▸ Circuit design text data
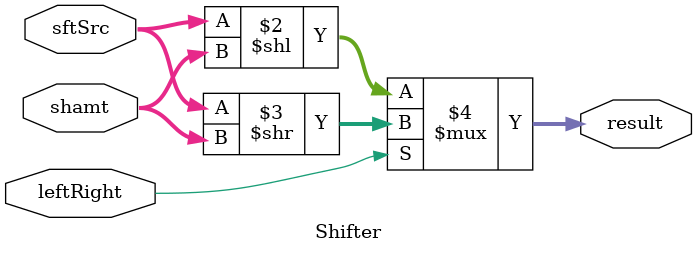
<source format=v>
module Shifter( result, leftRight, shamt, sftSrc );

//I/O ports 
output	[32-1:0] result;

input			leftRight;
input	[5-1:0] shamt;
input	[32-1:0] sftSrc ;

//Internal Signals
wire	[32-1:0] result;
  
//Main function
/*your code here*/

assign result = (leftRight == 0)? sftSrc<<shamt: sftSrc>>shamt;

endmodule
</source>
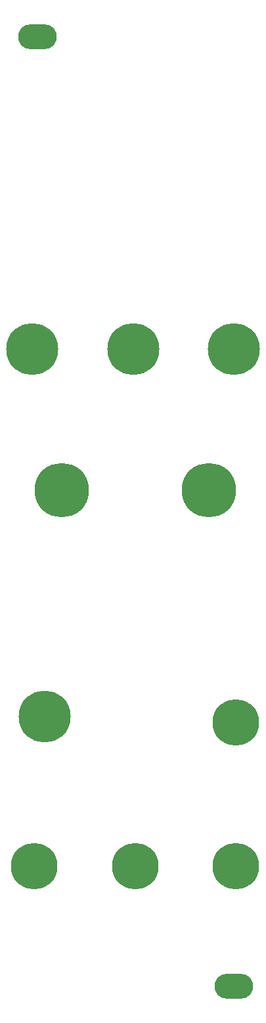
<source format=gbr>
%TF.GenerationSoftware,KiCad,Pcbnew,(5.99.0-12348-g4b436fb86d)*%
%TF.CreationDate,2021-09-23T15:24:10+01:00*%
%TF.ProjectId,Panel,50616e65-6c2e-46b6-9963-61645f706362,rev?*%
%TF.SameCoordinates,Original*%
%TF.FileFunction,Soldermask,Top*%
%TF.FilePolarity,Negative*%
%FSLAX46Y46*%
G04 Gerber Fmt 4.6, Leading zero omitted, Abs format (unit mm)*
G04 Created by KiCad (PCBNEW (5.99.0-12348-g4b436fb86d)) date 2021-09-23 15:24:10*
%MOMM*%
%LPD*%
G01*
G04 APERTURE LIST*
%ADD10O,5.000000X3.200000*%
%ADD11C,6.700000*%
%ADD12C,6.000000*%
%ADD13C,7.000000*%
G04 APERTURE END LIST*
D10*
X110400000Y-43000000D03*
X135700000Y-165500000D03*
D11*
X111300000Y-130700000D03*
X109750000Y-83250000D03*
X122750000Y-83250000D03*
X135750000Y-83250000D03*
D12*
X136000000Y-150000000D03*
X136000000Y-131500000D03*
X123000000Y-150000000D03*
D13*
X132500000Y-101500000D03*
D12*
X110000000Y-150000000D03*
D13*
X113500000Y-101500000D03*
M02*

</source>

* * *

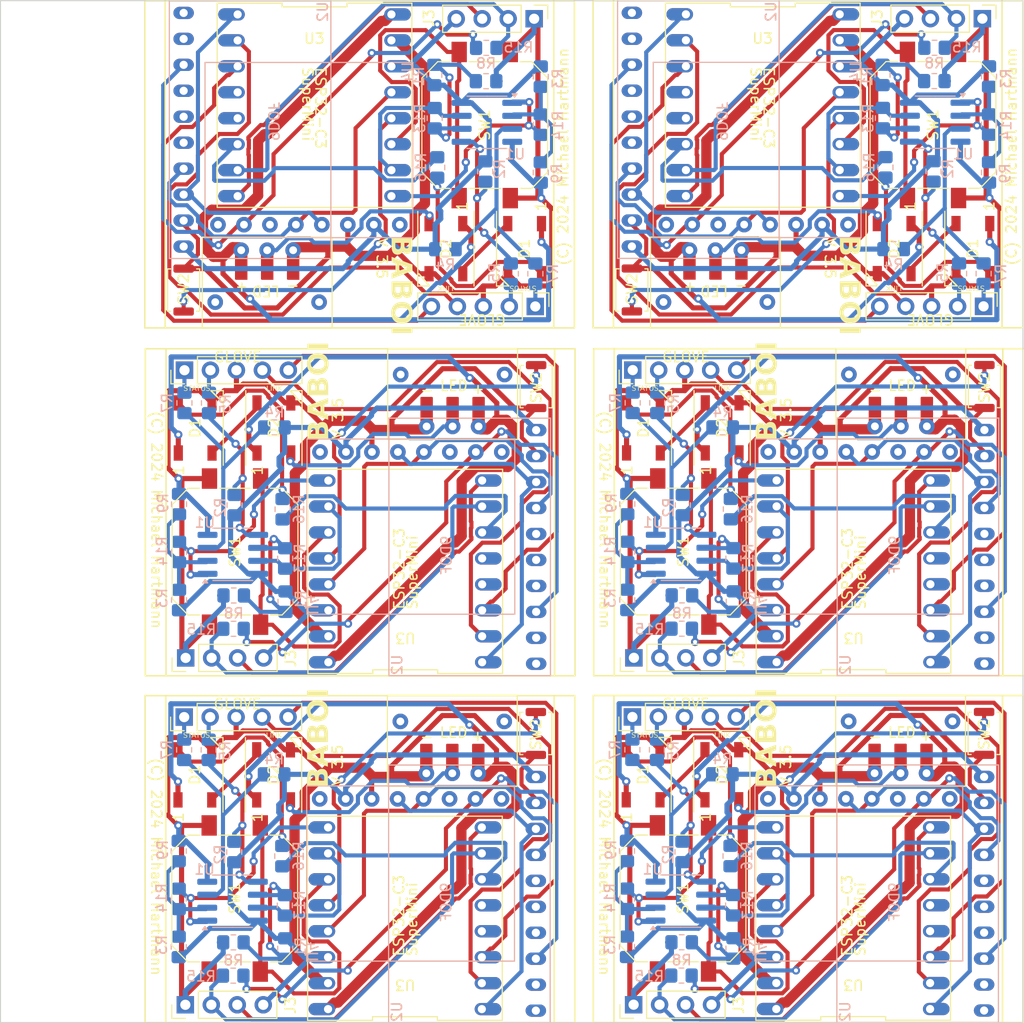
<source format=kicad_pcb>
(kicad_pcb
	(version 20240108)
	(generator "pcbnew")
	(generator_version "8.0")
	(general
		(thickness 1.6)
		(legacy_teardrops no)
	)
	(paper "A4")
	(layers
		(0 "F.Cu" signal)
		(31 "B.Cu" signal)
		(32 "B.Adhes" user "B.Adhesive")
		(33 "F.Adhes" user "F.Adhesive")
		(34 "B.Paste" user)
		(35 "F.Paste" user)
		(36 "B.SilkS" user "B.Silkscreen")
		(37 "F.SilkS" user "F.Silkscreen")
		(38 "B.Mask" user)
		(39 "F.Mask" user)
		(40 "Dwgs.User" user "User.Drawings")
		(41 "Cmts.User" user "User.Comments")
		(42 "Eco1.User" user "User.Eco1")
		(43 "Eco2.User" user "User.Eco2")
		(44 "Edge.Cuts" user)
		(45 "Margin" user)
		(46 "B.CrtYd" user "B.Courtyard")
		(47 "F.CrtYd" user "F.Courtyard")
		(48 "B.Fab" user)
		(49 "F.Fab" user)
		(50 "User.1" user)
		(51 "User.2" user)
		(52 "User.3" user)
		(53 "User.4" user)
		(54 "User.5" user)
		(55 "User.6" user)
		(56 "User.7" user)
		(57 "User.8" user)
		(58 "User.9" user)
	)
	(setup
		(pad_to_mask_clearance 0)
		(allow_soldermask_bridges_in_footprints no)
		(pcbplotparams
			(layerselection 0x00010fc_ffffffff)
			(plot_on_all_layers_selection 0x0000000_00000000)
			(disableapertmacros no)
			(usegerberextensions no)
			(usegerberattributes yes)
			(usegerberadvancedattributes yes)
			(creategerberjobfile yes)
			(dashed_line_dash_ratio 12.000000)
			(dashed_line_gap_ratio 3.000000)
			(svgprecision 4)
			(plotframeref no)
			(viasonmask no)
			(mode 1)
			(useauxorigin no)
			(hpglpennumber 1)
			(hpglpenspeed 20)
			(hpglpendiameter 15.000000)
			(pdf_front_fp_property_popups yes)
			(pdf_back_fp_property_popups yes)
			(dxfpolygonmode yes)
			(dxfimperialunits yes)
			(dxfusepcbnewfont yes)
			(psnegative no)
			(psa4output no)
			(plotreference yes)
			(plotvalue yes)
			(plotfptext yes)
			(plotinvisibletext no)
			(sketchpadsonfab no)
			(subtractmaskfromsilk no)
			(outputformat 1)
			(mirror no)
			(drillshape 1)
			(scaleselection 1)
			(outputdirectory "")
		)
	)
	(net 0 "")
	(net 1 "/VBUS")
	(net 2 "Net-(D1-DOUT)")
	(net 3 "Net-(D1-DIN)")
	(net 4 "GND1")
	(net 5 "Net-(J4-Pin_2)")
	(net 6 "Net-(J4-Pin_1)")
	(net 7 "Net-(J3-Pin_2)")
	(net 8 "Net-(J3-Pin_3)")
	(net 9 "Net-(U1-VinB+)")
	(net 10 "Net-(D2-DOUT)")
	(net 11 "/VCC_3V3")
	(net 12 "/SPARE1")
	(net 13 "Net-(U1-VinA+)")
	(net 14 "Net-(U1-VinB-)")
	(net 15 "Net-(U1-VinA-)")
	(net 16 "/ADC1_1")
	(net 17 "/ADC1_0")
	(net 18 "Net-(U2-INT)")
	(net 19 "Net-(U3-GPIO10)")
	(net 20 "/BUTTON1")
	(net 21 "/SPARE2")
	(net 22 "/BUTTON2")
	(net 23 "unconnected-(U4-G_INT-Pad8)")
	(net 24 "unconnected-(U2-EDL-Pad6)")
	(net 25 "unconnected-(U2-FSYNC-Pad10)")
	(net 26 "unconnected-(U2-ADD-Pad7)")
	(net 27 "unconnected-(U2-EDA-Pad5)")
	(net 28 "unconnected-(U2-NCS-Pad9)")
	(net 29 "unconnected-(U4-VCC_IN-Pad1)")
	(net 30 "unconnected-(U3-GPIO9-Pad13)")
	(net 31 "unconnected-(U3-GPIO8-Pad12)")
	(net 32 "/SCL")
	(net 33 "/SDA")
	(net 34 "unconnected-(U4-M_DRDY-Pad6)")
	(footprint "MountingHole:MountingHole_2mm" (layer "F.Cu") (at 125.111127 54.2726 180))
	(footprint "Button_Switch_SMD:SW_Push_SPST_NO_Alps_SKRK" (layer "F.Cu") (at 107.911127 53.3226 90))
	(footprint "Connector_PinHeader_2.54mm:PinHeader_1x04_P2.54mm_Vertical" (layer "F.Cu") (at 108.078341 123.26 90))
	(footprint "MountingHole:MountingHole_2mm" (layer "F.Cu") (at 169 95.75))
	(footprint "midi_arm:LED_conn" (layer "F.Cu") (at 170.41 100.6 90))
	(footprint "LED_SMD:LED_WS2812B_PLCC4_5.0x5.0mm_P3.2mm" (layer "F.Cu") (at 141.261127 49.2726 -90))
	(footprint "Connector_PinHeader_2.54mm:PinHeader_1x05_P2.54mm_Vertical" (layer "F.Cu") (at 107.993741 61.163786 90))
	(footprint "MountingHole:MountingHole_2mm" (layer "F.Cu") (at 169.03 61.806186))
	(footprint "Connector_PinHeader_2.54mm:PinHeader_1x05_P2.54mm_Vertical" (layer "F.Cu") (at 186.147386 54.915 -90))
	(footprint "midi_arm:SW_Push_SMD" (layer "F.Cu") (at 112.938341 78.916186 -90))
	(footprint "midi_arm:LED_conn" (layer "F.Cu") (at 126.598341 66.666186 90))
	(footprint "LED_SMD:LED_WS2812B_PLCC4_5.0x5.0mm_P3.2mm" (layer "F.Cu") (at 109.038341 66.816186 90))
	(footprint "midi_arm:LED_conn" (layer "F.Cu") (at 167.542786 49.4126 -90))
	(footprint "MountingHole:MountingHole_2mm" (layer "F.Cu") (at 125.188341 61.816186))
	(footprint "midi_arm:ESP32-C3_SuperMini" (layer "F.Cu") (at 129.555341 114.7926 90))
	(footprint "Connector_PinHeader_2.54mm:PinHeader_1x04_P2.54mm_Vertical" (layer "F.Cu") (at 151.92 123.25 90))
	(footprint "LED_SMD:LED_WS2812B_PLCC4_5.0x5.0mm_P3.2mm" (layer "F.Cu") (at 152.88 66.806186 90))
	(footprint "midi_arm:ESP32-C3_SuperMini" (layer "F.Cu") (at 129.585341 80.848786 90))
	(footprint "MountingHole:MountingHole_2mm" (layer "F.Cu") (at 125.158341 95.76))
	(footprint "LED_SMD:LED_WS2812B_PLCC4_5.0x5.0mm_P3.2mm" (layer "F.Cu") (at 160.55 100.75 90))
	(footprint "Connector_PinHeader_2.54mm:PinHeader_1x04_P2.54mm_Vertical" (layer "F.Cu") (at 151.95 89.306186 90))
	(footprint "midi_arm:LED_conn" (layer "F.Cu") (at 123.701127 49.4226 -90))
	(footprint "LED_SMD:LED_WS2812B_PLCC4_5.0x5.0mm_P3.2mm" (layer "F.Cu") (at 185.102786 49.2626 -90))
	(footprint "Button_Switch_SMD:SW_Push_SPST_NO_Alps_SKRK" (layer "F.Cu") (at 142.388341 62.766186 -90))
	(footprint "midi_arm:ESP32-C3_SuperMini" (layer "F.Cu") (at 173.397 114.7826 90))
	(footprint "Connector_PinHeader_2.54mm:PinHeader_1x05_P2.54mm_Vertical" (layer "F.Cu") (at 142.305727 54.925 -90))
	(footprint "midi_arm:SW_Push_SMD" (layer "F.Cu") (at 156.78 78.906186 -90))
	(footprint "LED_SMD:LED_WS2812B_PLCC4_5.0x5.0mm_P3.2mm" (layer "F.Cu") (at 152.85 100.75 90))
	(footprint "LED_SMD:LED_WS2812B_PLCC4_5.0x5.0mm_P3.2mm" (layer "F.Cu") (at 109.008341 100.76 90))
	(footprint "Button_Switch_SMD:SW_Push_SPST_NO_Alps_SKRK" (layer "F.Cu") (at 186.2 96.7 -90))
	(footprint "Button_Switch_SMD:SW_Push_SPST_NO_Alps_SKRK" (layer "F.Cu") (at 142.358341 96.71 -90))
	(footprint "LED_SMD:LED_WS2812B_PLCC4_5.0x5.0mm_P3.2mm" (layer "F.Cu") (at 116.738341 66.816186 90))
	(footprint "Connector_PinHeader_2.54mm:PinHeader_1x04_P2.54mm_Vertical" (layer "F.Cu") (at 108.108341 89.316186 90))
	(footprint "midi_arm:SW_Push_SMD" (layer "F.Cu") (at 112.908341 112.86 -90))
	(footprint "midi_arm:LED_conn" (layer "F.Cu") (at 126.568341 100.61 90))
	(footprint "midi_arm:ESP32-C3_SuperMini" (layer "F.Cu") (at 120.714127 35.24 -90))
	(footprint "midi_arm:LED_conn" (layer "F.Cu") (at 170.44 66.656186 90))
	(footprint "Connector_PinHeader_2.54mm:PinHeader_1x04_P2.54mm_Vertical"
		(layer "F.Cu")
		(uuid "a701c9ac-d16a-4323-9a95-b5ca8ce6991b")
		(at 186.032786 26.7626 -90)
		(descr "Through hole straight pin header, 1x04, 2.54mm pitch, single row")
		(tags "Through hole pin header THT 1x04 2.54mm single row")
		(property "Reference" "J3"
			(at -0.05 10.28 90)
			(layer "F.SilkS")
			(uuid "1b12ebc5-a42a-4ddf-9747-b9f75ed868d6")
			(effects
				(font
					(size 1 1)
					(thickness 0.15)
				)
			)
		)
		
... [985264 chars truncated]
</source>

▸ Exercise requirements
State the number of lines in the data that include the string "Silkscreen", and add nothing else.

▸ Exercise result
2